• _Task details_
Write out the post about MacGyver word for word, from "We should all" up to and including "hero every week.".

• _Passage for review_
------------------------------------------------------------

Be MacGyver   Leave a comment

One of my favorite shows to watch as a kid was MacGyver.  If you’re not familiar with the show, Richard Dean Anderson played the lead character MacGyver.  MacGyver worked for the Phoenix Foundation and would go around the world problem solving as only he could.  He found himself in all sorts of trouble each week and had to find creative ways to get himself back out of it.  And there in lay the appeal of the show.  You actually looked forward to things going bad for MacGyver because he would come up with the most amazing solutions to the problems he found himself in.  And best of all he’d explain it to you in a voice over so you’d understand the principle behind how his escape contraption worked.  The show was so popular that people started referring to creating unique tools for unique jobs by saying “I’ll MacGyver something together”.

We should all aspire to be MacGyver.  Now I’m not suggesting you get yourself caught by criminals once a week.  Or fly to a foreign locale and get captured by spies.  I’m just saying we should adopt the qualities that made MacGyver the hero every week.

------------------------------------------------------------

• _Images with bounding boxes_
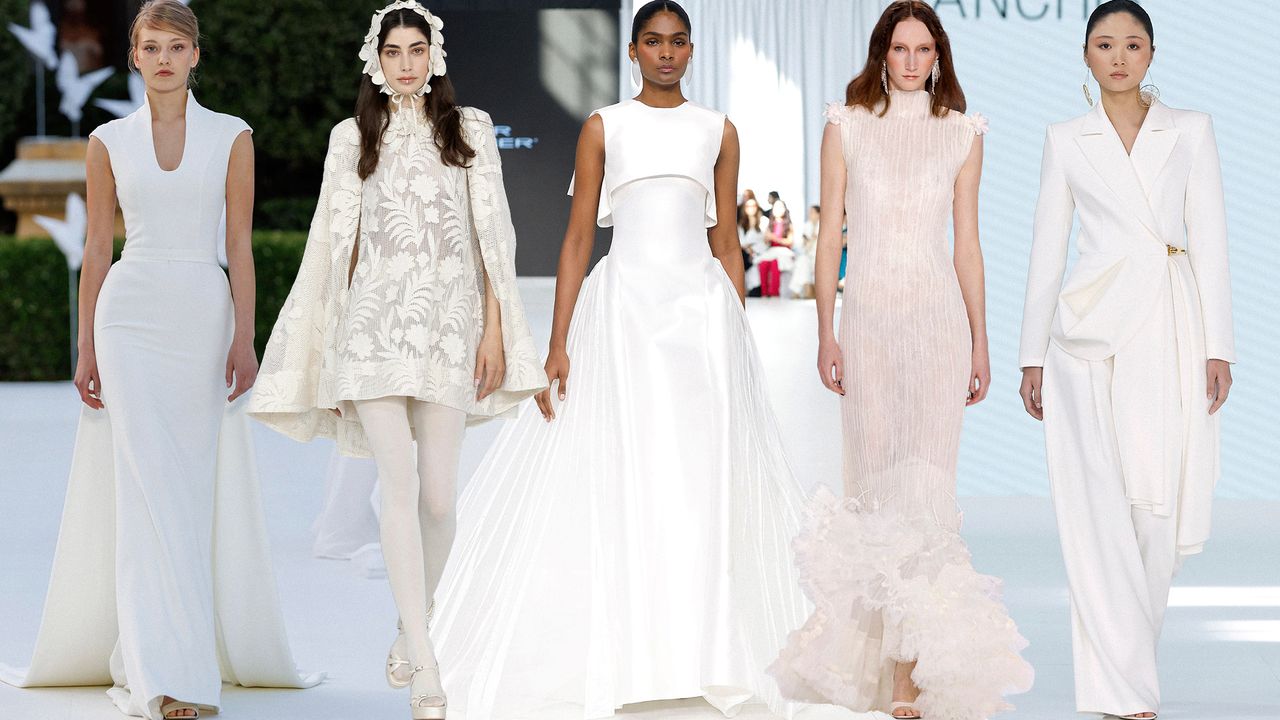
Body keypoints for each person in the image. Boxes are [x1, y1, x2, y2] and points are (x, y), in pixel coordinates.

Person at [428, 2, 809, 718]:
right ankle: (634, 652)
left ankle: (705, 650)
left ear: (690, 50)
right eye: (653, 42)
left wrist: (738, 332)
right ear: (633, 51)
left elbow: (727, 242)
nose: (666, 53)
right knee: (628, 467)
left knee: (702, 475)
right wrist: (557, 342)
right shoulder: (605, 126)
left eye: (678, 42)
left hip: (700, 318)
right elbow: (578, 239)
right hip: (626, 310)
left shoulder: (717, 129)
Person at [0, 2, 321, 718]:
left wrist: (246, 337)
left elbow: (238, 246)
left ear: (196, 55)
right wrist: (85, 344)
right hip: (129, 320)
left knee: (187, 492)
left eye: (177, 46)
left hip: (202, 317)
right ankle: (166, 675)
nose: (165, 59)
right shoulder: (107, 140)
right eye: (152, 46)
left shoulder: (232, 136)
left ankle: (169, 655)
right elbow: (96, 249)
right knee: (145, 490)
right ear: (134, 56)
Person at [247, 3, 546, 718]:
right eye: (393, 52)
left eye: (416, 50)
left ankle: (414, 626)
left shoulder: (470, 128)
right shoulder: (350, 137)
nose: (405, 64)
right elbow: (331, 247)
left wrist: (495, 331)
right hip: (372, 334)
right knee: (398, 485)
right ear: (374, 60)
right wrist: (327, 353)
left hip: (450, 331)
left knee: (439, 498)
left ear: (433, 56)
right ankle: (427, 665)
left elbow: (494, 236)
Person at [767, 3, 1034, 719]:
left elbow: (967, 244)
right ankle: (881, 661)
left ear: (939, 57)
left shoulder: (963, 134)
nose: (911, 62)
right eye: (899, 48)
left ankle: (908, 675)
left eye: (923, 49)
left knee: (927, 492)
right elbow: (830, 237)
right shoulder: (847, 125)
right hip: (870, 322)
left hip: (939, 325)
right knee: (875, 490)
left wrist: (980, 340)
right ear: (881, 54)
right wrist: (825, 331)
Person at [1017, 3, 1233, 718]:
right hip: (1083, 332)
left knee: (1156, 505)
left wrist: (1219, 346)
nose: (1118, 57)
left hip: (1168, 323)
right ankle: (1126, 690)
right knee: (1096, 505)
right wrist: (1030, 354)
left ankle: (1125, 676)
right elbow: (1047, 248)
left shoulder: (1191, 129)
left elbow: (1211, 239)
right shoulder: (1065, 138)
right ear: (1086, 55)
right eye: (1104, 44)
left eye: (1132, 44)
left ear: (1152, 53)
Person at [738, 192, 768, 293]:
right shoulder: (741, 224)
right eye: (748, 206)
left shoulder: (763, 221)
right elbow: (741, 241)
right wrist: (748, 248)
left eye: (753, 206)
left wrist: (752, 249)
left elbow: (765, 241)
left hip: (758, 254)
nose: (750, 208)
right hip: (746, 254)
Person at [788, 204, 819, 299]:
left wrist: (812, 238)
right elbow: (805, 244)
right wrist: (812, 238)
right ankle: (807, 290)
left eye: (812, 212)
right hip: (808, 255)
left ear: (819, 214)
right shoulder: (807, 226)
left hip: (818, 256)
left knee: (802, 262)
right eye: (809, 212)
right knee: (802, 261)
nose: (810, 214)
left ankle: (797, 291)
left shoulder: (822, 226)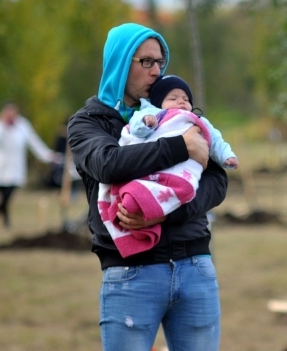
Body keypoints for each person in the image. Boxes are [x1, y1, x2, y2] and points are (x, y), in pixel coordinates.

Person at [67, 22, 228, 351]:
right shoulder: (90, 123)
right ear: (121, 64)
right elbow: (108, 163)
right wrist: (180, 147)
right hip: (131, 274)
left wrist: (166, 210)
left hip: (195, 266)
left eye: (161, 61)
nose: (157, 70)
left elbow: (217, 178)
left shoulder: (179, 115)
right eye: (146, 61)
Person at [98, 74, 238, 258]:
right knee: (132, 196)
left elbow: (216, 139)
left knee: (183, 187)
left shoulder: (196, 120)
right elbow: (135, 128)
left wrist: (227, 156)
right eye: (173, 98)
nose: (181, 102)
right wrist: (146, 123)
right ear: (158, 102)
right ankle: (136, 206)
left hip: (182, 172)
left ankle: (151, 207)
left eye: (186, 99)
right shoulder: (153, 114)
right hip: (152, 172)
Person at [0, 102, 59, 228]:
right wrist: (3, 125)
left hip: (15, 168)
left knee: (7, 195)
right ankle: (4, 222)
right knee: (4, 197)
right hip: (0, 168)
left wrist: (48, 156)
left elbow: (34, 142)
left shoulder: (22, 125)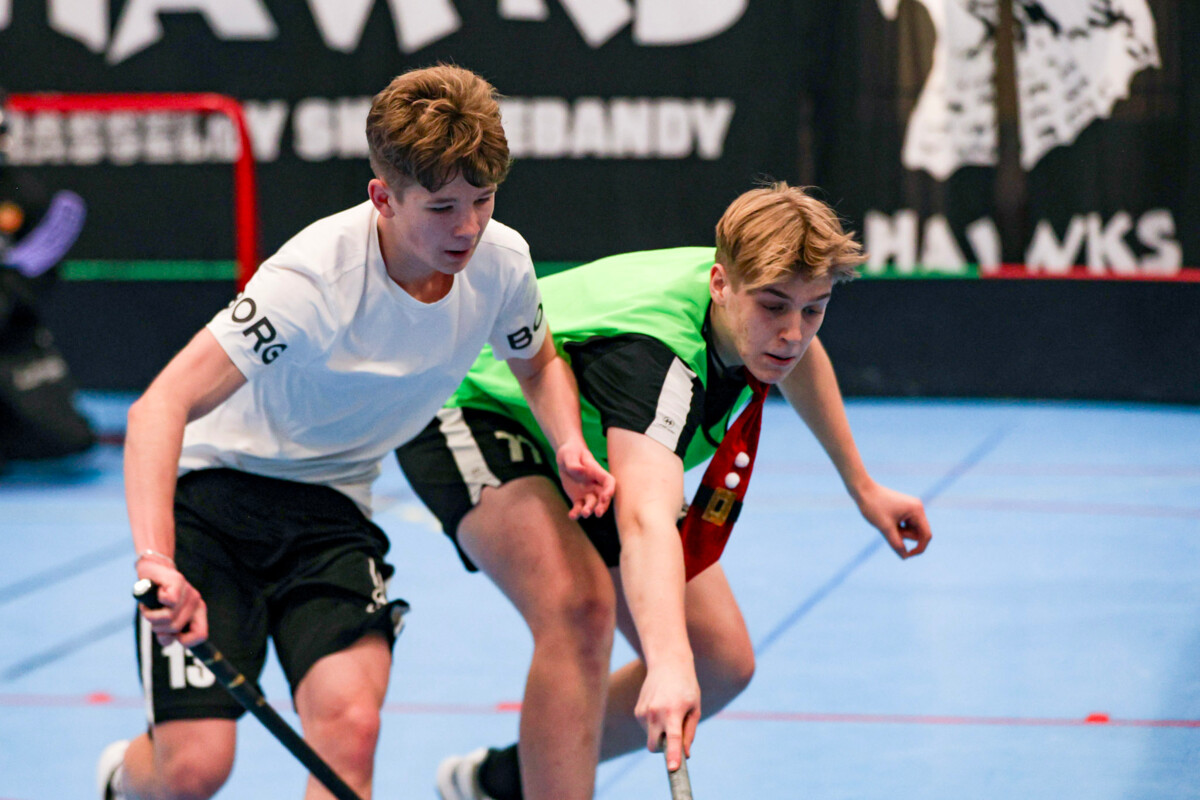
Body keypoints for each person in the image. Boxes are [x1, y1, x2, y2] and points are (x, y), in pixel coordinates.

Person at [96, 64, 613, 800]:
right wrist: (157, 560)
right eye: (441, 207)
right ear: (383, 198)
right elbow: (158, 408)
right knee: (194, 770)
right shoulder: (311, 281)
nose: (467, 227)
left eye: (482, 200)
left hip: (333, 510)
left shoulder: (501, 263)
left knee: (350, 732)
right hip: (213, 502)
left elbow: (538, 362)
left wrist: (566, 442)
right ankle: (124, 777)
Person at [395, 182, 933, 800]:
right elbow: (646, 519)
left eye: (814, 310)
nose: (792, 333)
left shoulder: (757, 297)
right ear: (720, 284)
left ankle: (508, 779)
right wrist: (667, 663)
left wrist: (863, 486)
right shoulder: (656, 361)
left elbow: (803, 358)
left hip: (590, 438)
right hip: (476, 404)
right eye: (775, 307)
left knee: (720, 660)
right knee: (579, 610)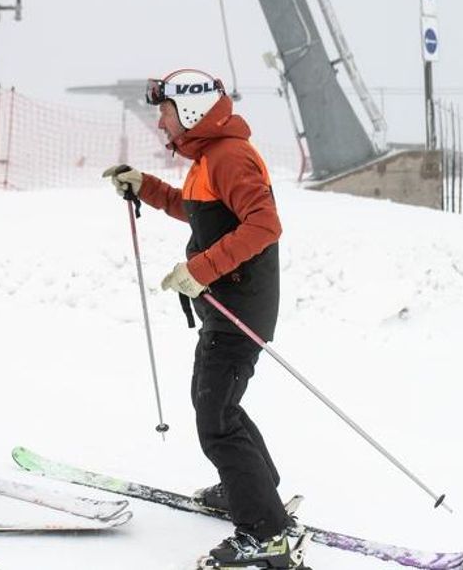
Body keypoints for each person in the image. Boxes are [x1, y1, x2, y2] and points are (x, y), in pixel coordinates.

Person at [103, 69, 304, 569]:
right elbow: (193, 212)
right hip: (224, 301)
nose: (160, 121)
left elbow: (265, 224)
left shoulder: (230, 156)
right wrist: (144, 186)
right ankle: (256, 488)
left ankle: (267, 532)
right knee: (217, 404)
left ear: (190, 110)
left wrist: (199, 269)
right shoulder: (207, 158)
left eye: (165, 111)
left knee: (215, 417)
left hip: (239, 305)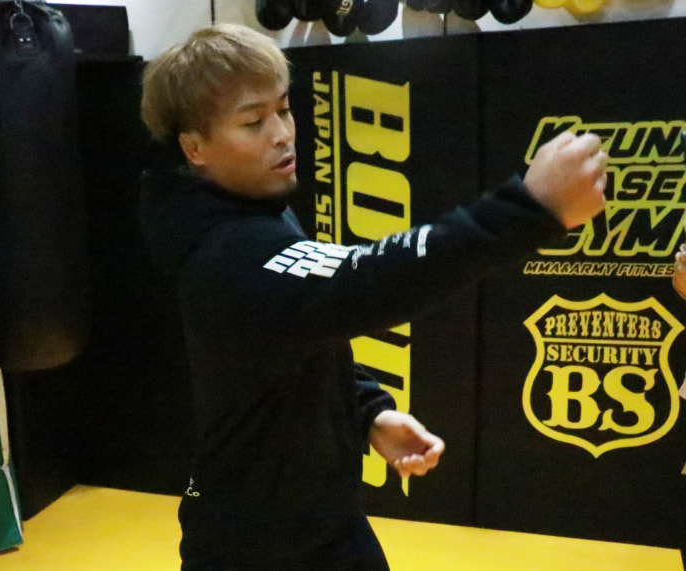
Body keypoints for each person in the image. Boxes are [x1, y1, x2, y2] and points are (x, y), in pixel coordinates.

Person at [139, 23, 607, 571]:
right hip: (250, 547)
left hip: (326, 523)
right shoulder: (225, 253)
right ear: (195, 147)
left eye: (284, 109)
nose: (283, 134)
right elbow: (369, 281)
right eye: (253, 121)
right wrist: (528, 210)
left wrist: (367, 413)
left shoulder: (258, 212)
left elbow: (307, 332)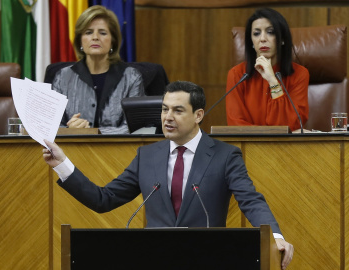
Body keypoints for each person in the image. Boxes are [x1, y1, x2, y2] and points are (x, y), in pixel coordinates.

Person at [43, 81, 294, 270]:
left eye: (177, 110)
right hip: (154, 260)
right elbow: (103, 199)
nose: (167, 117)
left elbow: (251, 200)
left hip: (209, 259)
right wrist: (62, 163)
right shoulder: (147, 156)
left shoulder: (225, 156)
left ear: (198, 115)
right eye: (164, 110)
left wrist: (275, 237)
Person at [49, 5, 144, 134]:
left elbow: (135, 126)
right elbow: (51, 125)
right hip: (73, 150)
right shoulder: (63, 77)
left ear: (113, 41)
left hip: (118, 151)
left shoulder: (131, 77)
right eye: (88, 32)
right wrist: (70, 130)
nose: (95, 37)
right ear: (80, 41)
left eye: (102, 33)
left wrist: (94, 132)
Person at [226, 8, 309, 132]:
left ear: (282, 39)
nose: (263, 39)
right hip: (248, 148)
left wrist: (272, 80)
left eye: (270, 32)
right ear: (252, 42)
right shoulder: (237, 74)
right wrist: (273, 133)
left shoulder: (299, 74)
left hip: (288, 149)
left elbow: (291, 124)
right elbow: (236, 126)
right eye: (256, 33)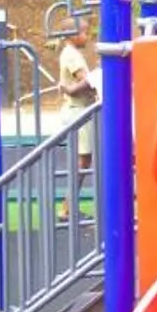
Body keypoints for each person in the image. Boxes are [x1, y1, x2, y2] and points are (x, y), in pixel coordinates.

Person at [56, 19, 97, 222]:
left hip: (78, 109)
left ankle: (68, 207)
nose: (87, 37)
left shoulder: (70, 53)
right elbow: (86, 81)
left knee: (84, 160)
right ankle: (67, 208)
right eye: (84, 33)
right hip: (78, 110)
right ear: (73, 35)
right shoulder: (71, 54)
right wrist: (98, 77)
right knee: (83, 160)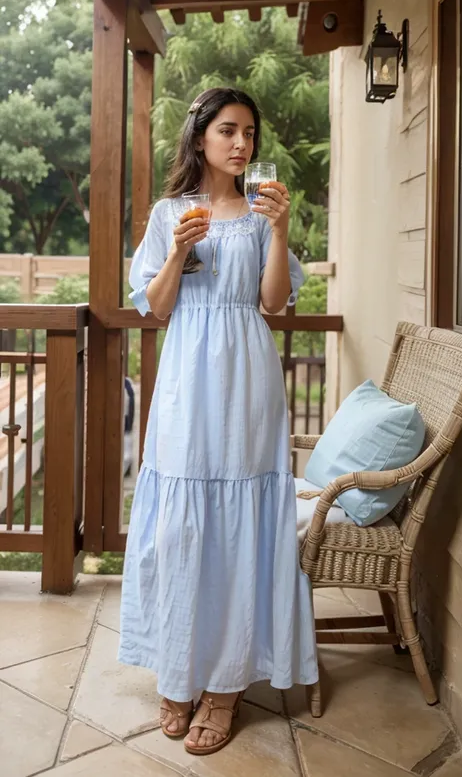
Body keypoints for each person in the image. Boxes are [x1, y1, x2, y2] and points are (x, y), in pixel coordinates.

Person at [118, 87, 318, 756]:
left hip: (247, 378)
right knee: (178, 525)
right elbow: (156, 306)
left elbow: (273, 303)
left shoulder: (263, 214)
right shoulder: (170, 211)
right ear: (200, 137)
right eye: (228, 130)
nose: (242, 144)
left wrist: (283, 228)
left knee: (238, 526)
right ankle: (179, 669)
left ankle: (226, 686)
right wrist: (176, 250)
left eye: (249, 133)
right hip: (183, 380)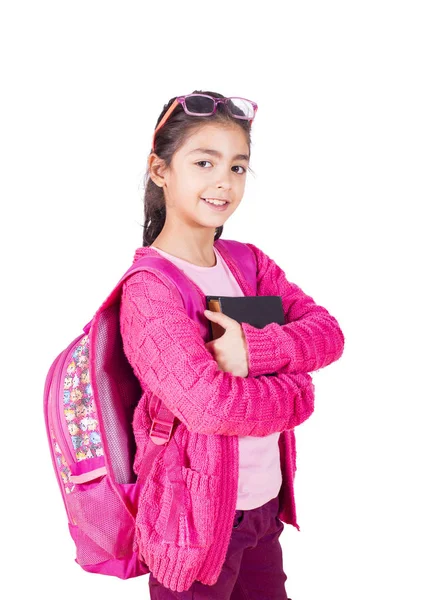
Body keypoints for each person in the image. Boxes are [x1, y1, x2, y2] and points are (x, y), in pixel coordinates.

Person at [119, 90, 345, 599]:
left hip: (264, 511)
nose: (224, 181)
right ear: (160, 171)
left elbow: (328, 333)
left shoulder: (248, 265)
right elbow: (211, 405)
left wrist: (256, 352)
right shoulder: (151, 289)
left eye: (238, 167)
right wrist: (299, 394)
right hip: (193, 528)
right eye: (204, 162)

------------------------------------------------------------

• _The answer_
We should all aspire to be MacGyver.  Now I’m not suggesting you get yourself caught by criminals once a week.  Or fly to a foreign locale and get captured by spies.  I’m just saying we should adopt the qualities that made MacGyver the hero every week.